My Jessie Journal:: Hi Sweet Pea, it’s Daddy! I miss you so much. Selfishly I want you back so bad. I just want to stop hurting. I just want mommy, Shaya and JT to stop hurting. We all have mastered pretending everything is ok. That’s what families do that have a son, daughter, brother or sister in Heaven with you.
I can’t believe March 3rd is just a few days away…that was the day we were told you had cancer back in 2011. That date will forever be seared into our souls. Kind of like when people ask, “Where were you on 911?” I guess I could say…311 is way more imprinted on my life than 911. March is the 3rd month of the year and it was 2011. Anyway, it all still sucks! I had having to live that day and think about all of the things that happened. If I slow my mind down, I can remember so many things in great detail.
In April we will celebrate your 18th birthday. We are going to do a really cool t-shirt campaign in honor of YOU! I can’t wait to show you the designs. We will run the campaign for 18 days in honor of your 18th birthday. You big sister will lead the campaign like she has in the past. She loves writing personal cards to everyone that gets a shirt and does a special packaging. She is super creative like that. I never got those gifts…LOL!
April will also mean we celebrate 6 years as a foundation. WOW…what started out as a simple goal to raise a few thousand dollars to help you send JoyJars has become something pretty special. I got this note from a mom yesterday who has a son fighting cancer…
“Erik, I wanted to just let you know I finished your book last night. I read most of it in the 4 hrs between when my boys went to bed and my husband came home from a late work night. I laughed. I cried. It resonated. I prayed. I gained perspective, again. Every time I think of Jessie and your family I think of the word “legacy”. What a legacy your girl and family are etching in this world.”
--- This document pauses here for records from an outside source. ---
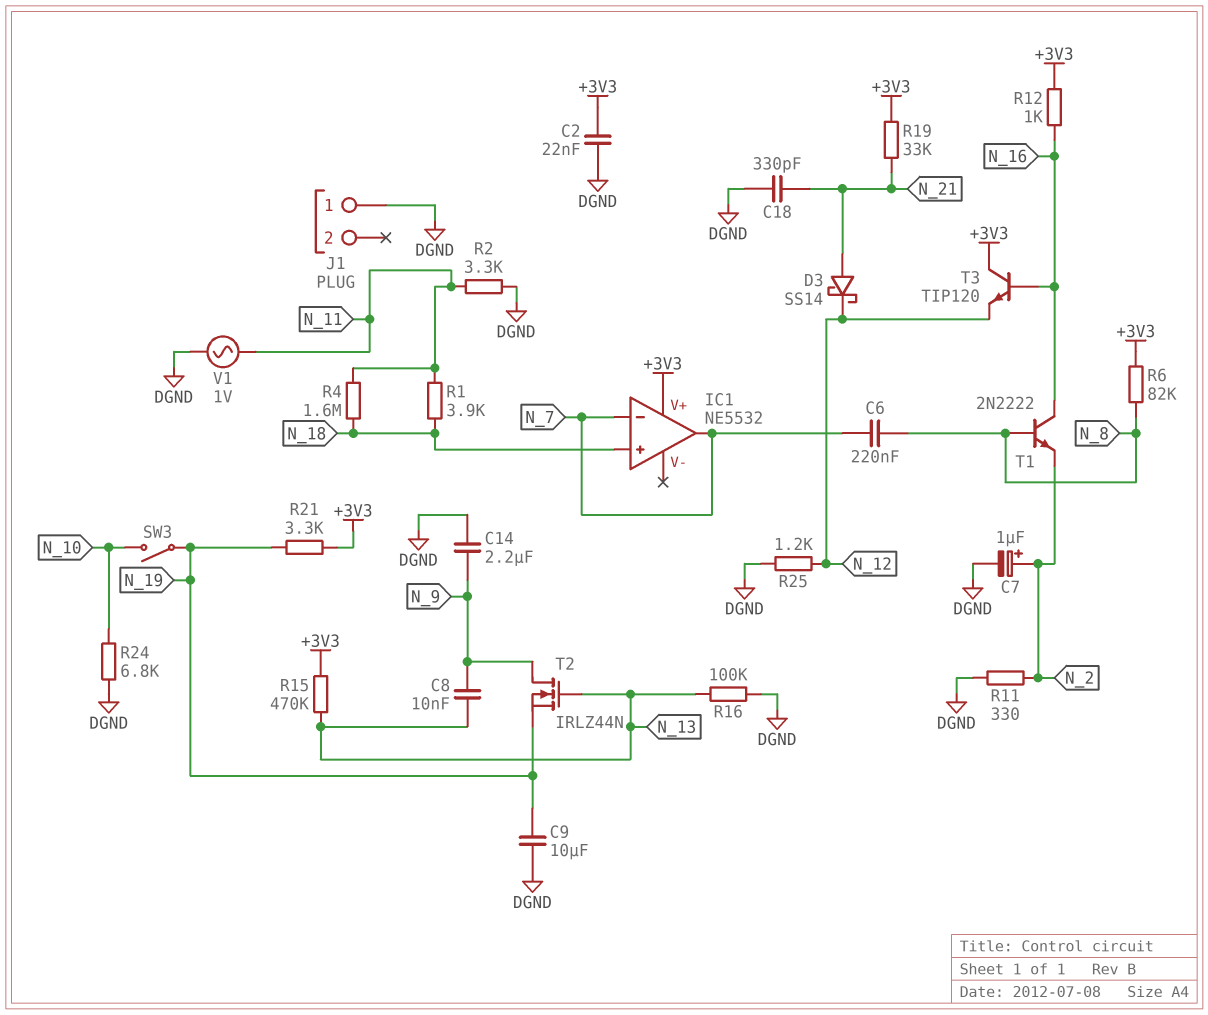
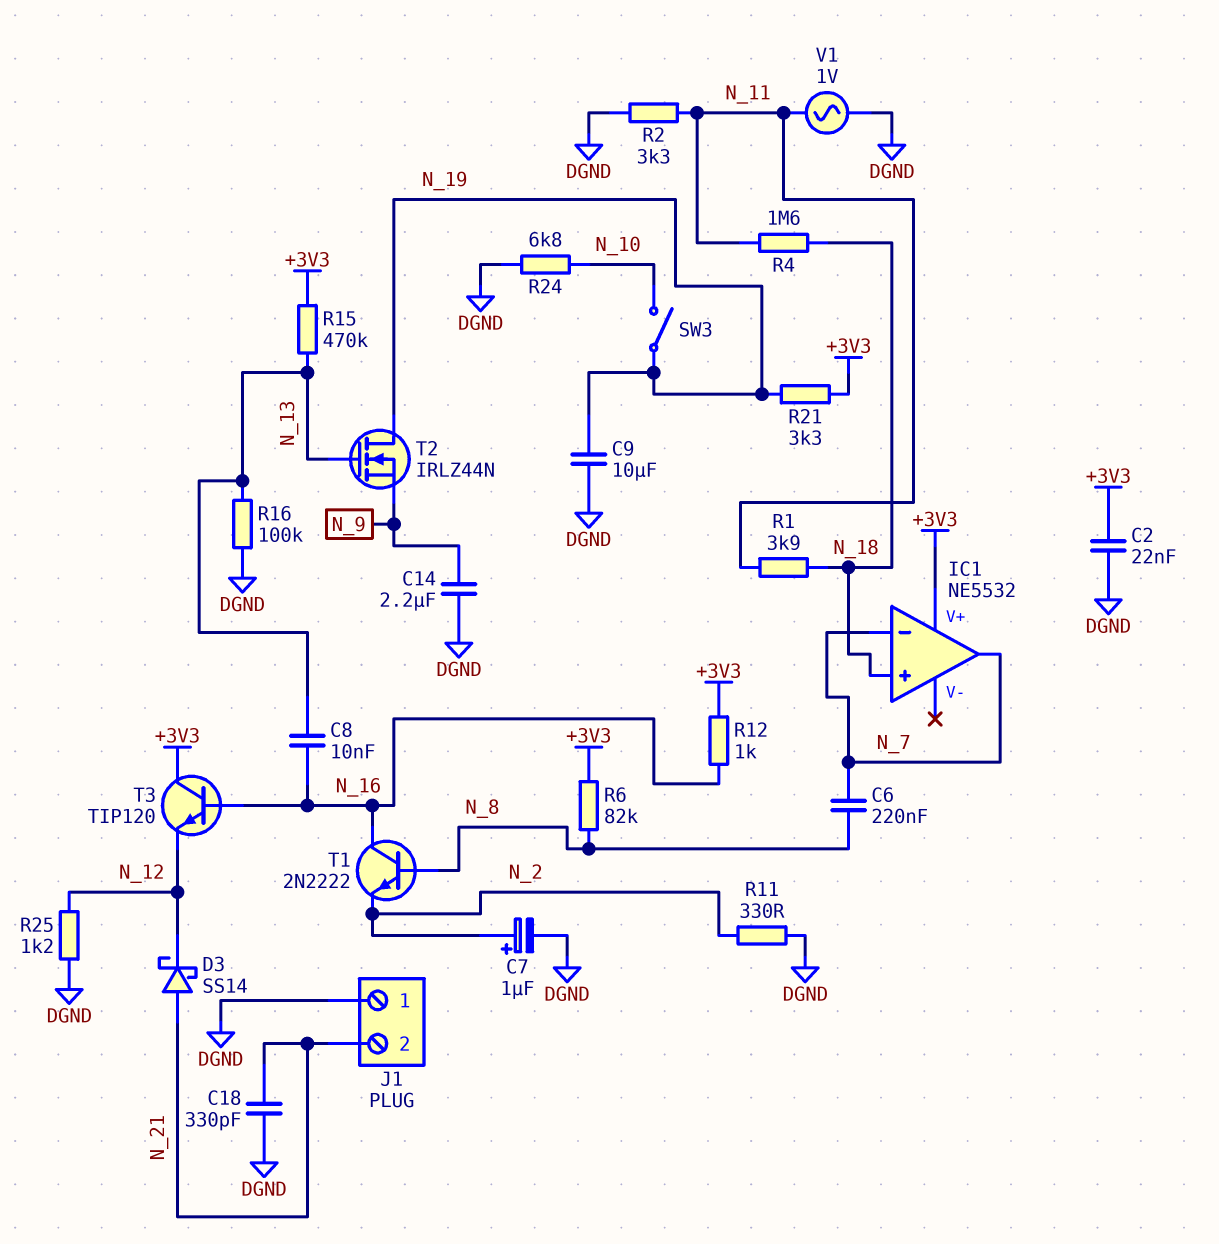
C8: 10nF (N_9, N_13) -> 10nF (N_13, N_16)
J1 pin 2: none -> N_21
R19: 33k (+3V3, N_21) -> none
T2: NMOS IRLZ44N (G N_13, D N_9, S N_19) -> NMOS IRLZ44N (G N_13, D N_19, S N_9)

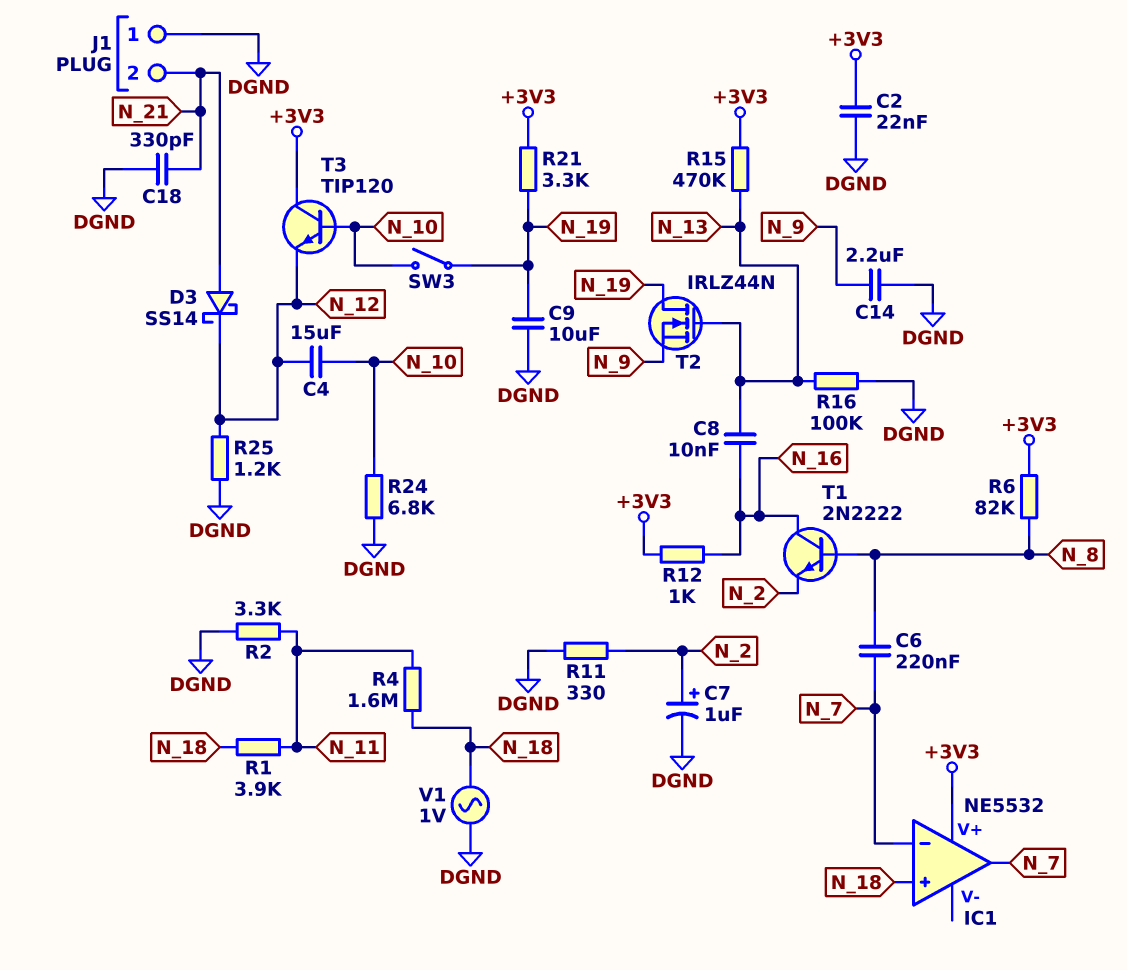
C4: none -> 15uF (N_10, N_12)
T3: NPN TIP120 (B N_16, C +3V3, E N_12) -> NPN TIP120 (B N_10, C +3V3, E N_12)
V1: AC 1V (DGND, N_11) -> AC 1V (DGND, N_18)

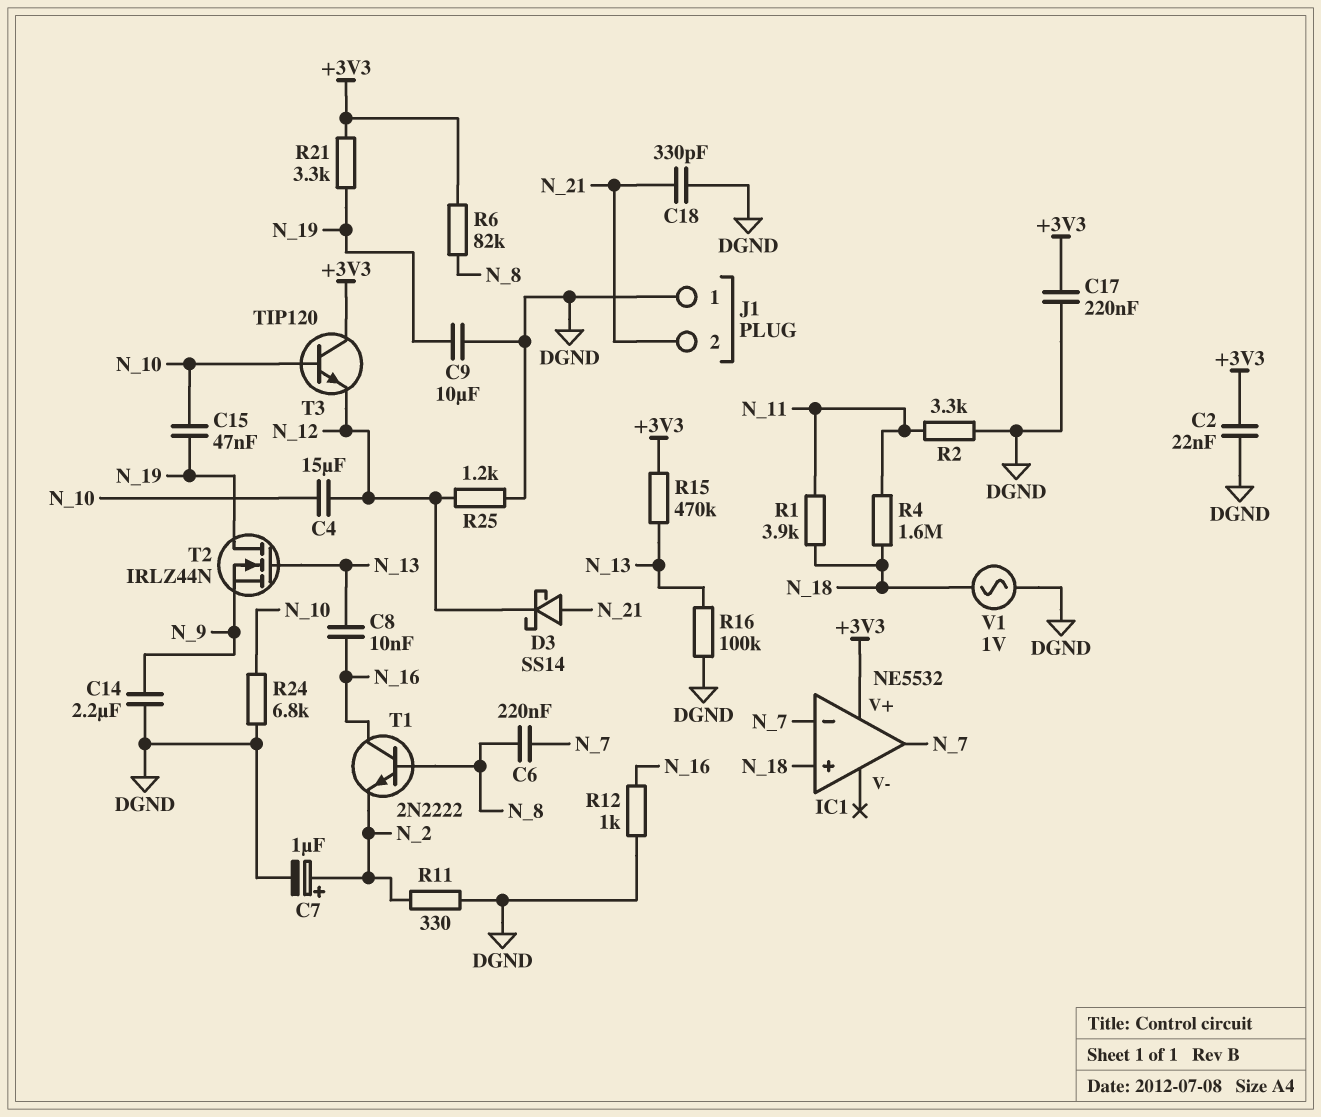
C15: none -> 47nF (N_10, N_19)
C17: none -> 220nF (+3V3, DGND)
R12: 1k (+3V3, N_16) -> 1k (DGND, N_16)
SW3: switch (N_10, N_19) -> none

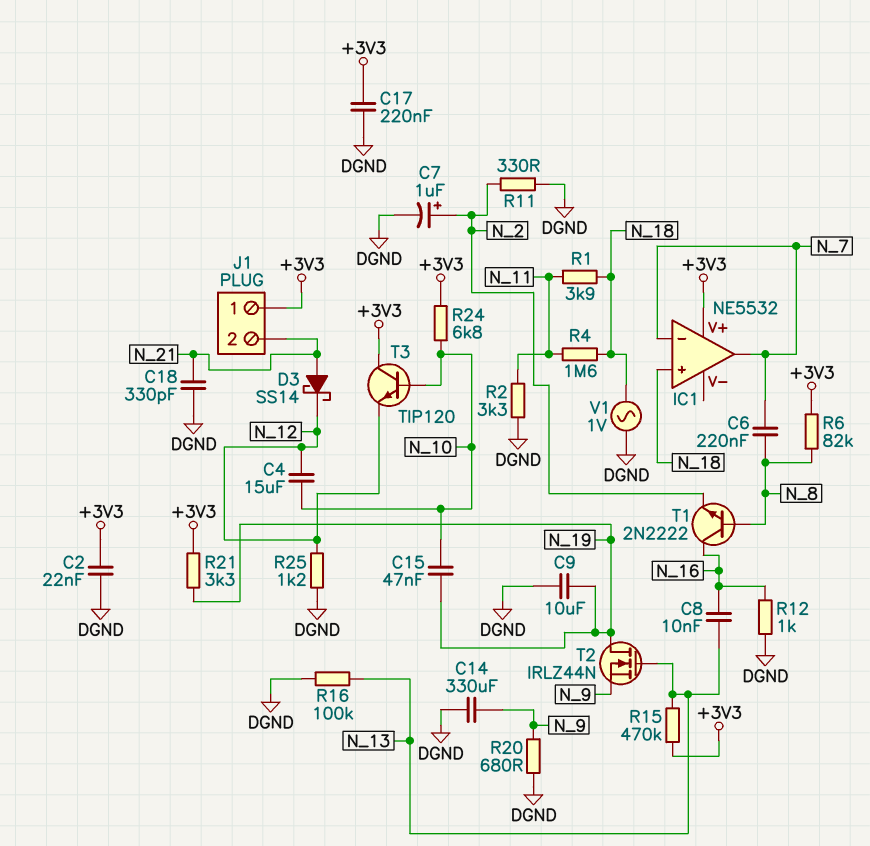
C14: 2.2uF (DGND, N_9) -> 330uF (DGND, N_9)
J1 pin 1: DGND -> +3V3
R20: none -> 680 (DGND, N_9)
R24: 6.8k (DGND, N_10) -> 6.8k (+3V3, N_10)

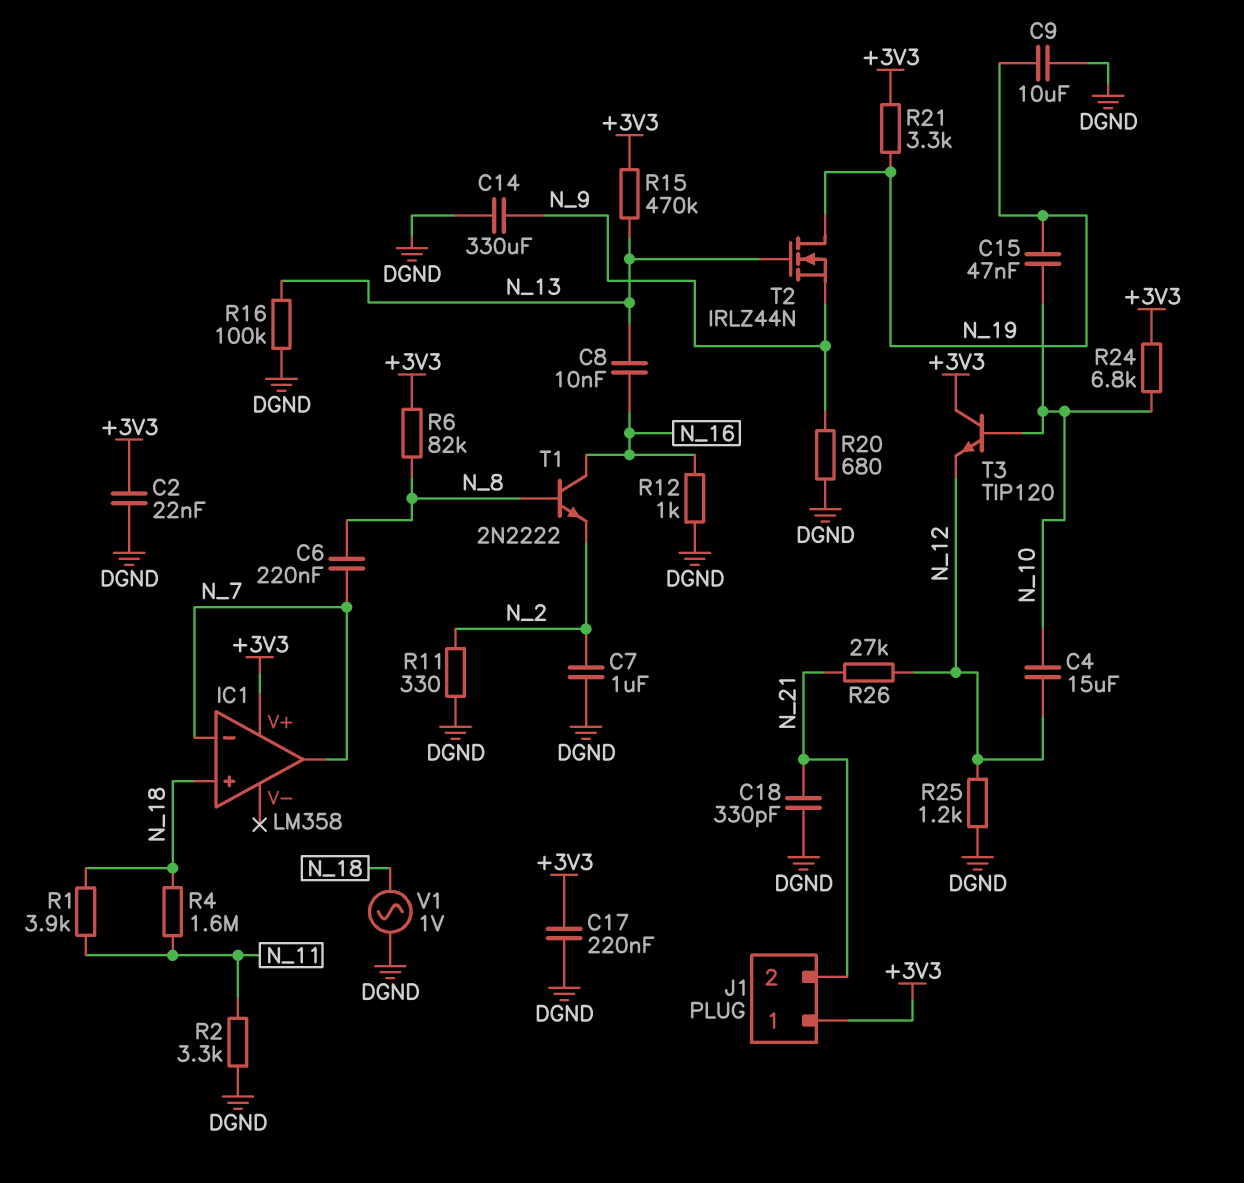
C7: 1uF (plus N_2, minus DGND) -> 1uF (DGND, N_2)
D3: schottky SS14 (A N_21, K N_12) -> none
IC1: NE5532 -> LM358
R26: none -> 27k (N_12, N_21)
All because of you asked one question from the back seat of our car in April 2011…“How can we help them?” You truly are an Angel sent from Heaven that had a mission to create a wave of compassion like no other. I’m so honored to be your Daddy! Dang…tears are flowing so I’m going to stop for today.
Love you Jess! More than you will EVER know.
I’m giving you a big squeeze just like this pic=))).